AIM OF THE EXERCISE: Scan the records below for the line containing "fx_px: 1057" and the line containing "f_number: 5.6". Copy both, plus every line between, exactly.

[Camera intrinsics data]
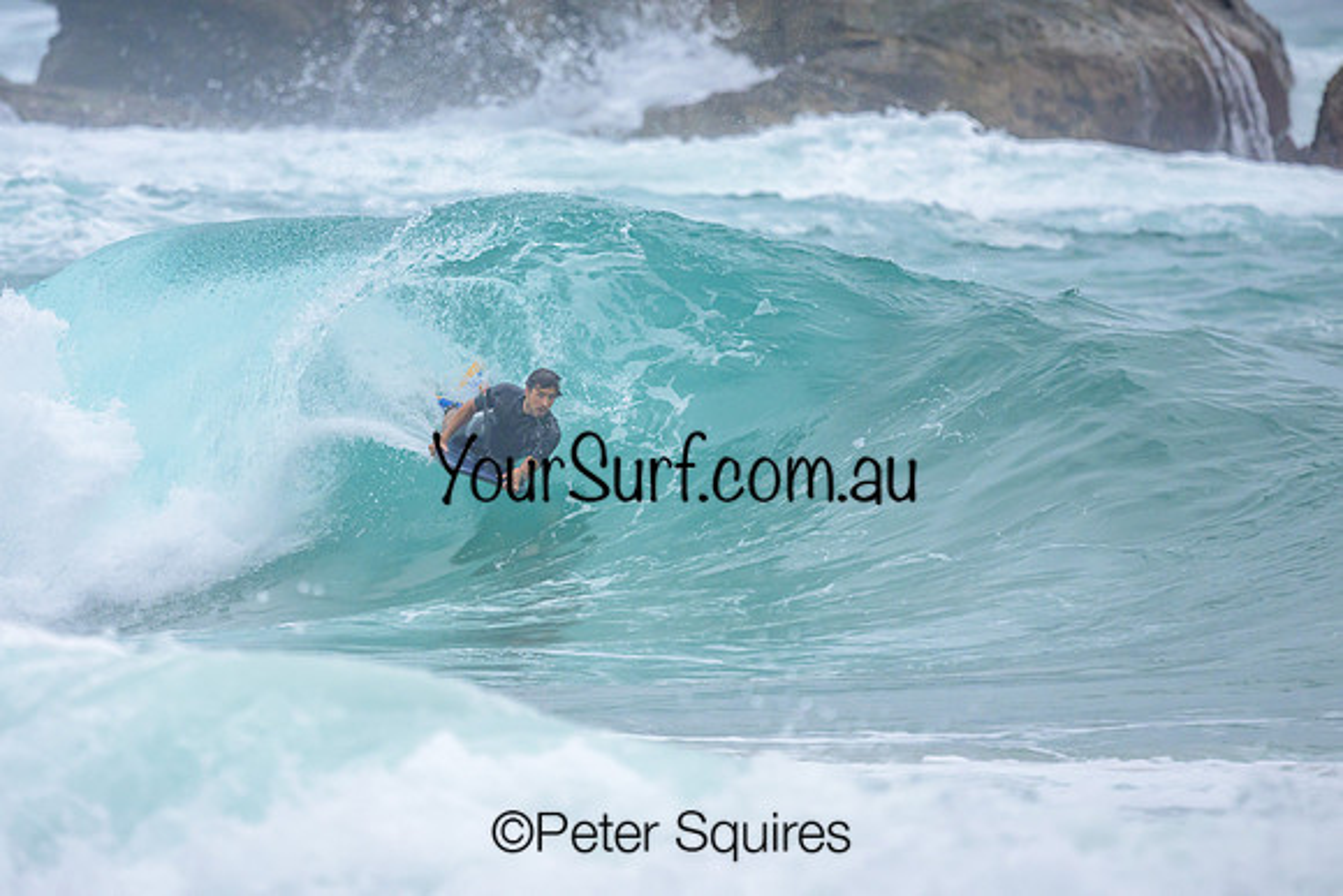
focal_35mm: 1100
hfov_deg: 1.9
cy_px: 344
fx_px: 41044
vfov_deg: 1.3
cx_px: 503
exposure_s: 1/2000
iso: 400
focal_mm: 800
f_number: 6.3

* * *

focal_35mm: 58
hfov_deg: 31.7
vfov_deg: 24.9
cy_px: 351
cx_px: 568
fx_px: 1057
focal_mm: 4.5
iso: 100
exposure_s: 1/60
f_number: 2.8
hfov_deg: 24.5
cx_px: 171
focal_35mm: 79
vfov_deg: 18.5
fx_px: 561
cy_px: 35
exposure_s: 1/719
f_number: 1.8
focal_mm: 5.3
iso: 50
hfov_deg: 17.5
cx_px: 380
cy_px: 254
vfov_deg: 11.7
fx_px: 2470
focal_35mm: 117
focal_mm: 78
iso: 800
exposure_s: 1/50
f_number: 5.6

WRITTEN REPLY:
fx_px: 1057
focal_mm: 4.5
iso: 100
exposure_s: 1/60
f_number: 2.8
hfov_deg: 24.5
cx_px: 171
focal_35mm: 79
vfov_deg: 18.5
fx_px: 561
cy_px: 35
exposure_s: 1/719
f_number: 1.8
focal_mm: 5.3
iso: 50
hfov_deg: 17.5
cx_px: 380
cy_px: 254
vfov_deg: 11.7
fx_px: 2470
focal_35mm: 117
focal_mm: 78
iso: 800
exposure_s: 1/50
f_number: 5.6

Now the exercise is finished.